Instructions to follow =>
Give back, word for word, the line that contains "management. All records" and every line that follows it in the data below.
'''
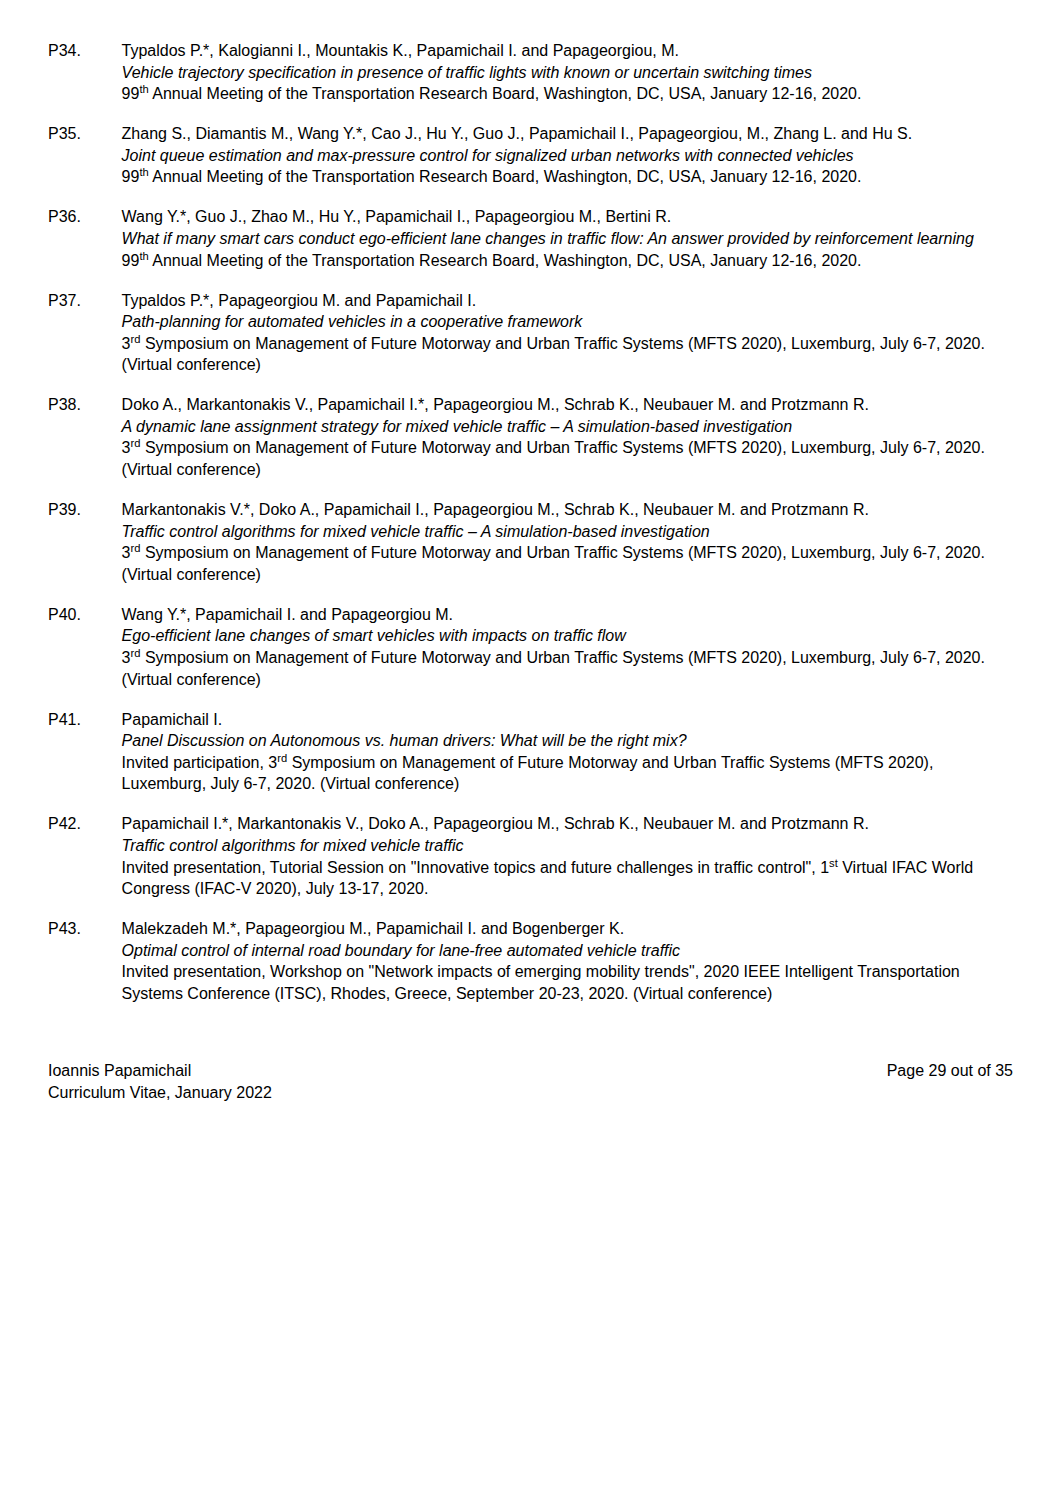P34.
Typaldos P.*, Kalogianni I., Mountakis K., Papamichail I. and Papageorgiou, M.
Vehicle trajectory specification in presence of traffic lights with known or uncertain switching times
99th Annual Meeting of the Transportation Research Board, Washington, DC, USA, January 12-16, 2020.
P35.
Zhang S., Diamantis M., Wang Y.*, Cao J., Hu Y., Guo J., Papamichail I., Papageorgiou, M., Zhang L. and Hu S.
Joint queue estimation and max-pressure control for signalized urban networks with connected vehicles
99th Annual Meeting of the Transportation Research Board, Washington, DC, USA, January 12-16, 2020.
P36.
Wang Y.*, Guo J., Zhao M., Hu Y., Papamichail I., Papageorgiou M., Bertini R.
What if many smart cars conduct ego-efficient lane changes in traffic flow: An answer provided by reinforcement learning
99th Annual Meeting of the Transportation Research Board, Washington, DC, USA, January 12-16, 2020.
P37.
Typaldos P.*, Papageorgiou M. and Papamichail I.
Path-planning for automated vehicles in a cooperative framework
3rd Symposium on Management of Future Motorway and Urban Traffic Systems (MFTS 2020), Luxemburg, July 6-7, 2020. (Virtual conference)
P38.
Doko A., Markantonakis V., Papamichail I.*, Papageorgiou M., Schrab K., Neubauer M. and Protzmann R.
A dynamic lane assignment strategy for mixed vehicle traffic – A simulation-based investigation
3rd Symposium on Management of Future Motorway and Urban Traffic Systems (MFTS 2020), Luxemburg, July 6-7, 2020. (Virtual conference)
P39.
Markantonakis V.*, Doko A., Papamichail I., Papageorgiou M., Schrab K., Neubauer M. and Protzmann R.
Traffic control algorithms for mixed vehicle traffic – A simulation-based investigation
3rd Symposium on Management of Future Motorway and Urban Traffic Systems (MFTS 2020), Luxemburg, July 6-7, 2020. (Virtual conference)
P40.
Wang Y.*, Papamichail I. and Papageorgiou M.
Ego-efficient lane changes of smart vehicles with impacts on traffic flow
3rd Symposium on Management of Future Motorway and Urban Traffic Systems (MFTS 2020), Luxemburg, July 6-7, 2020. (Virtual conference)
P41.
Papamichail I.
Panel Discussion on Autonomous vs. human drivers: What will be the right mix?
Invited participation, 3rd Symposium on Management of Future Motorway and Urban Traffic Systems (MFTS 2020), Luxemburg, July 6-7, 2020. (Virtual conference)
P42.
Papamichail I.*, Markantonakis V., Doko A., Papageorgiou M., Schrab K., Neubauer M. and Protzmann R.
Traffic control algorithms for mixed vehicle traffic
Invited presentation, Tutorial Session on "Innovative topics and future challenges in traffic control", 1st Virtual IFAC World Congress (IFAC-V 2020), July 13-17, 2020.
P43.
Malekzadeh M.*, Papageorgiou M., Papamichail I. and Bogenberger K.
Optimal control of internal road boundary for lane-free automated vehicle traffic
Invited presentation, Workshop on "Network impacts of emerging mobility trends", 2020 IEEE Intelligent Transportation Systems Conference (ITSC), Rhodes, Greece, September 20-23, 2020. (Virtual conference)
Ioannis Papamichail Curriculum Vitae, January 2022
Page 29 out of 35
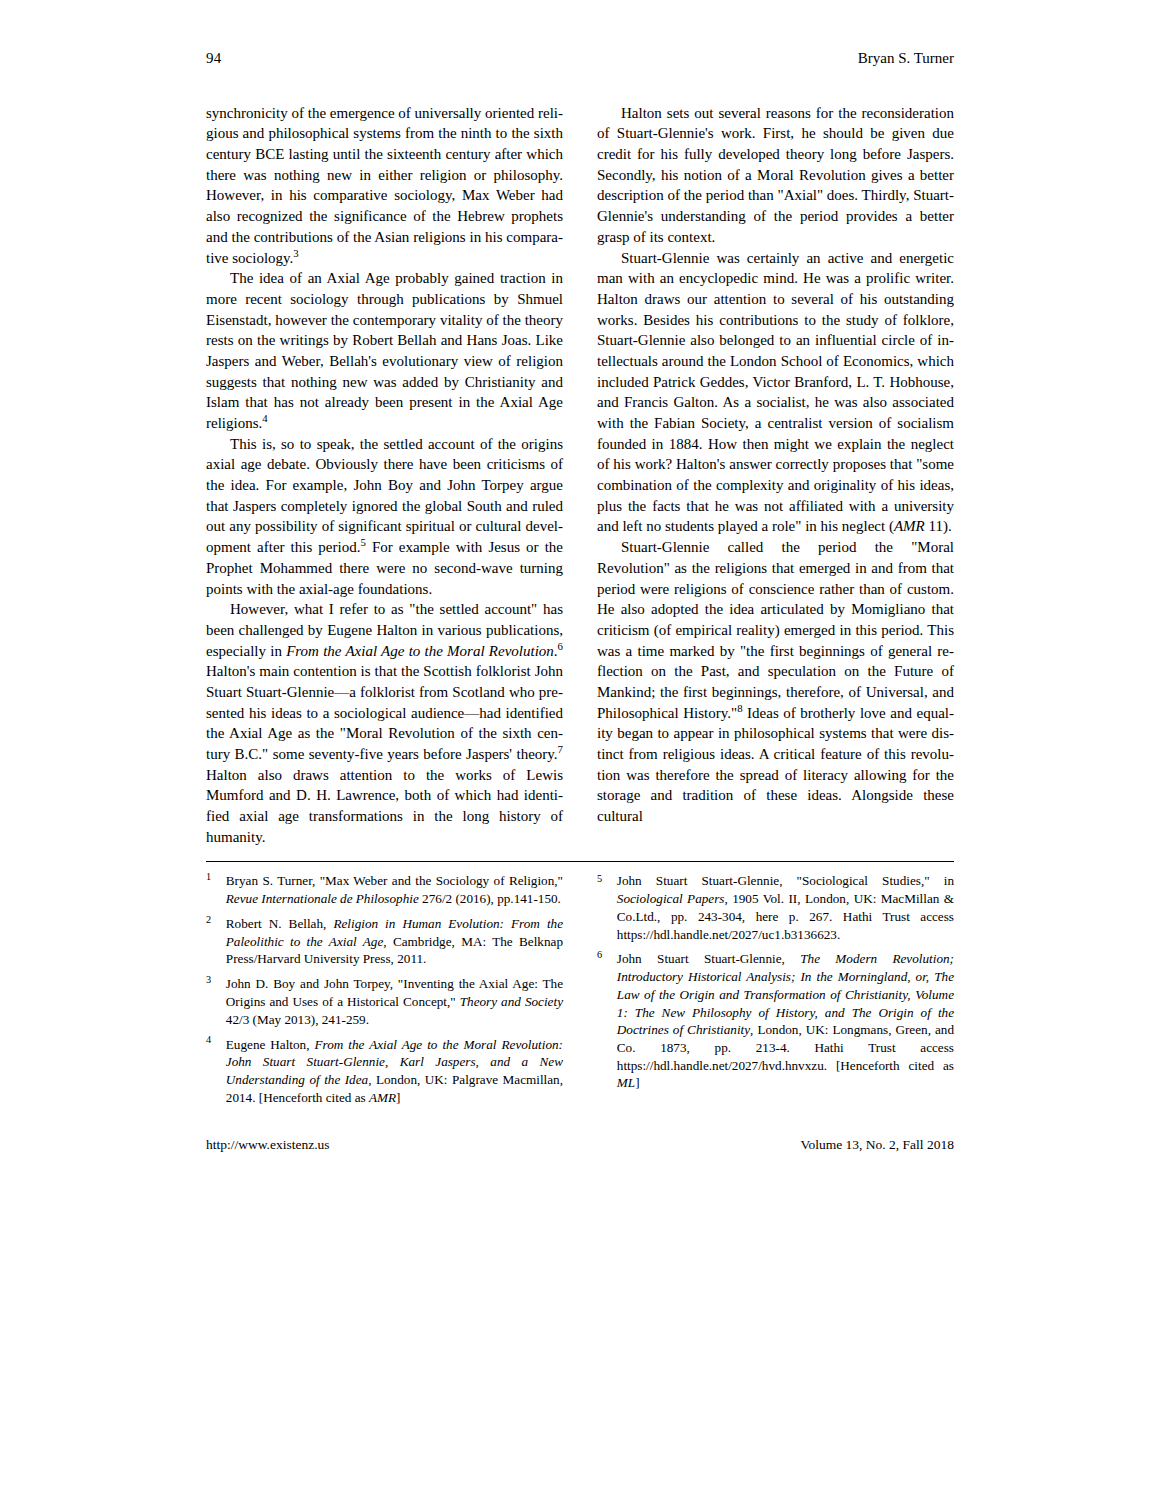94 Bryan S. Turner
synchronicity of the emergence of universally oriented religious and philosophical systems from the ninth to the sixth century BCE lasting until the sixteenth century after which there was nothing new in either religion or philosophy. However, in his comparative sociology, Max Weber had also recognized the significance of the Hebrew prophets and the contributions of the Asian religions in his comparative sociology.3
The idea of an Axial Age probably gained traction in more recent sociology through publications by Shmuel Eisenstadt, however the contemporary vitality of the theory rests on the writings by Robert Bellah and Hans Joas. Like Jaspers and Weber, Bellah's evolutionary view of religion suggests that nothing new was added by Christianity and Islam that has not already been present in the Axial Age religions.4
This is, so to speak, the settled account of the origins axial age debate. Obviously there have been criticisms of the idea. For example, John Boy and John Torpey argue that Jaspers completely ignored the global South and ruled out any possibility of significant spiritual or cultural development after this period.5 For example with Jesus or the Prophet Mohammed there were no second-wave turning points with the axial-age foundations.
However, what I refer to as "the settled account" has been challenged by Eugene Halton in various publications, especially in From the Axial Age to the Moral Revolution.6 Halton's main contention is that the Scottish folklorist John Stuart Stuart-Glennie—a folklorist from Scotland who presented his ideas to a sociological audience—had identified the Axial Age as the "Moral Revolution of the sixth century B.C." some seventy-five years before Jaspers' theory.7 Halton also draws attention to the works of Lewis Mumford and D. H. Lawrence, both of which had identified axial age transformations in the long history of humanity.
Halton sets out several reasons for the reconsideration of Stuart-Glennie's work. First, he should be given due credit for his fully developed theory long before Jaspers. Secondly, his notion of a Moral Revolution gives a better description of the period than "Axial" does. Thirdly, Stuart-Glennie's understanding of the period provides a better grasp of its context.
Stuart-Glennie was certainly an active and energetic man with an encyclopedic mind. He was a prolific writer. Halton draws our attention to several of his outstanding works. Besides his contributions to the study of folklore, Stuart-Glennie also belonged to an influential circle of intellectuals around the London School of Economics, which included Patrick Geddes, Victor Branford, L. T. Hobhouse, and Francis Galton. As a socialist, he was also associated with the Fabian Society, a centralist version of socialism founded in 1884. How then might we explain the neglect of his work? Halton's answer correctly proposes that "some combination of the complexity and originality of his ideas, plus the facts that he was not affiliated with a university and left no students played a role" in his neglect (AMR 11).
Stuart-Glennie called the period the "Moral Revolution" as the religions that emerged in and from that period were religions of conscience rather than of custom. He also adopted the idea articulated by Momigliano that criticism (of empirical reality) emerged in this period. This was a time marked by "the first beginnings of general reflection on the Past, and speculation on the Future of Mankind; the first beginnings, therefore, of Universal, and Philosophical History."8 Ideas of brotherly love and equality began to appear in philosophical systems that were distinct from religious ideas. A critical feature of this revolution was therefore the spread of literacy allowing for the storage and tradition of these ideas. Alongside these cultural
Bryan S. Turner, "Max Weber and the Sociology of Religion," Revue Internationale de Philosophie 276/2 (2016), pp.141-150.
Robert N. Bellah, Religion in Human Evolution: From the Paleolithic to the Axial Age, Cambridge, MA: The Belknap Press/Harvard University Press, 2011.
John D. Boy and John Torpey, "Inventing the Axial Age: The Origins and Uses of a Historical Concept," Theory and Society 42/3 (May 2013), 241-259.
Eugene Halton, From the Axial Age to the Moral Revolution: John Stuart Stuart-Glennie, Karl Jaspers, and a New Understanding of the Idea, London, UK: Palgrave Macmillan, 2014. [Henceforth cited as AMR]
John Stuart Stuart-Glennie, "Sociological Studies," in Sociological Papers, 1905 Vol. II, London, UK: MacMillan & Co.Ltd., pp. 243-304, here p. 267. Hathi Trust access https://hdl.handle.net/2027/uc1.b3136623.
John Stuart Stuart-Glennie, The Modern Revolution; Introductory Historical Analysis; In the Morningland, or, The Law of the Origin and Transformation of Christianity, Volume 1: The New Philosophy of History, and The Origin of the Doctrines of Christianity, London, UK: Longmans, Green, and Co. 1873, pp. 213-4. Hathi Trust access https://hdl.handle.net/2027/hvd.hnvxzu. [Henceforth cited as ML]
http://www.existenz.us Volume 13, No. 2, Fall 2018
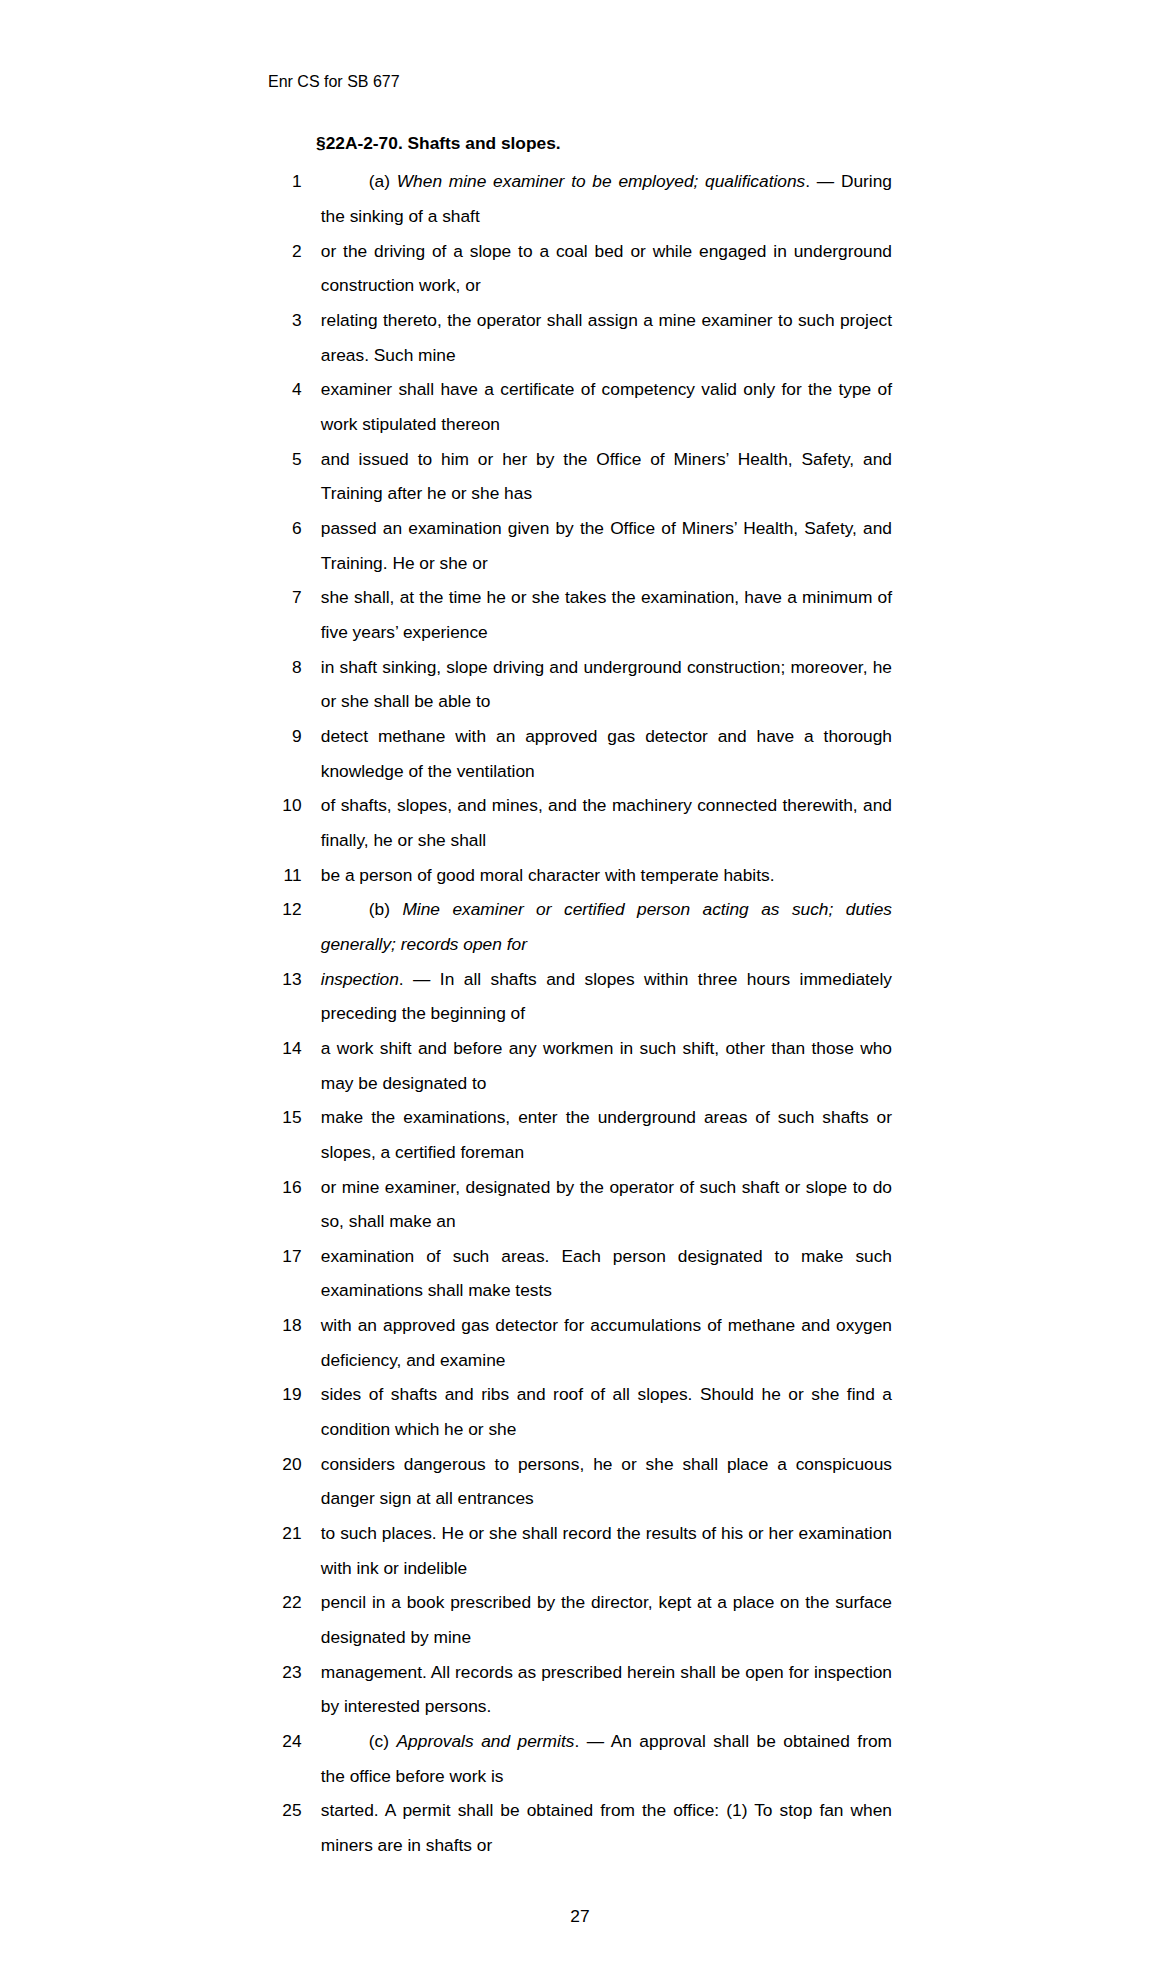Enr CS for SB 677
§22A-2-70. Shafts and slopes.
(a) When mine examiner to be employed; qualifications. — During the sinking of a shaft
or the driving of a slope to a coal bed or while engaged in underground construction work, or
relating thereto, the operator shall assign a mine examiner to such project areas. Such mine
examiner shall have a certificate of competency valid only for the type of work stipulated thereon
and issued to him or her by the Office of Miners’ Health, Safety, and Training after he or she has
passed an examination given by the Office of Miners’ Health, Safety, and Training. He or she or
she shall, at the time he or she takes the examination, have a minimum of five years’ experience
in shaft sinking, slope driving and underground construction; moreover, he or she shall be able to
detect methane with an approved gas detector and have a thorough knowledge of the ventilation
of shafts, slopes, and mines, and the machinery connected therewith, and finally, he or she shall
be a person of good moral character with temperate habits.
(b) Mine examiner or certified person acting as such; duties generally; records open for
inspection. — In all shafts and slopes within three hours immediately preceding the beginning of
a work shift and before any workmen in such shift, other than those who may be designated to
make the examinations, enter the underground areas of such shafts or slopes, a certified foreman
or mine examiner, designated by the operator of such shaft or slope to do so, shall make an
examination of such areas. Each person designated to make such examinations shall make tests
with an approved gas detector for accumulations of methane and oxygen deficiency, and examine
sides of shafts and ribs and roof of all slopes. Should he or she find a condition which he or she
considers dangerous to persons, he or she shall place a conspicuous danger sign at all entrances
to such places. He or she shall record the results of his or her examination with ink or indelible
pencil in a book prescribed by the director, kept at a place on the surface designated by mine
management. All records as prescribed herein shall be open for inspection by interested persons.
(c) Approvals and permits. — An approval shall be obtained from the office before work is
started. A permit shall be obtained from the office: (1) To stop fan when miners are in shafts or
27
'''
Solution for this task =>
management. All records as prescribed herein shall be open for inspection by interested persons.
(c) Approvals and permits. — An approval shall be obtained from the office before work is
started. A permit shall be obtained from the office: (1) To stop fan when miners are in shafts or
27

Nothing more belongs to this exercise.